Hungarian

Hungarian, the national language of Hungary, has been taught at Inalco since 1931, when Aurélien Sauvageot (1897-1988) created the first chair of Finno-Ugric languages in France. It is also spoken in all neighboring countries by minorities, the largest of which are in Transylvania, Slovakia and Vojvodina. There is also a sizeable diaspora in Western Europe, America and Australia. In addition to the ten million Hungarian citizens, there are between three and five million speakers living outside the country's borders.

Discovering the language

Attested since the Middle Ages, Hungarian is written in the Latin alphabet. Its origins are related to Finnish, Estonian, Lappish and a dozen other languages spoken further east, on either side of the Urals. Its morphology is largely based on suffixation. Its grammar is highly logical. Its vocabulary, more coherent than that of French, bears the imprint of the language renovation movement which, between 1772 and 1871, strove to replace the many borrowings, especially Latinisms and Germanisms, with neologisms forged from the old national heritage.

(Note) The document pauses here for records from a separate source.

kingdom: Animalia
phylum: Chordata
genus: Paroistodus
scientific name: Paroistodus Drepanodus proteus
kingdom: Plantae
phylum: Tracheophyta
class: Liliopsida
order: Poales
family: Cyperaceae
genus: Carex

Illustrated by the works of Sándor Petőfi, János Arany, Endre Ady, Attila József, Gyula Krúdy, Mihály Babits, Dezső Kosztolányi, Sándor Márai, Hungarian is today a great language of civilization whose knowledge, especially when added to other skills, constitutes, at a time of European construction, an increasingly appreciated asset.

Studying Hungarian at Inalco

Throughout the course, students follow a coherent program combining the study of language, literature and history. Inalco is the only French institution in which the teaching of Hungarian is coherently integrated into the whole of Central European studies.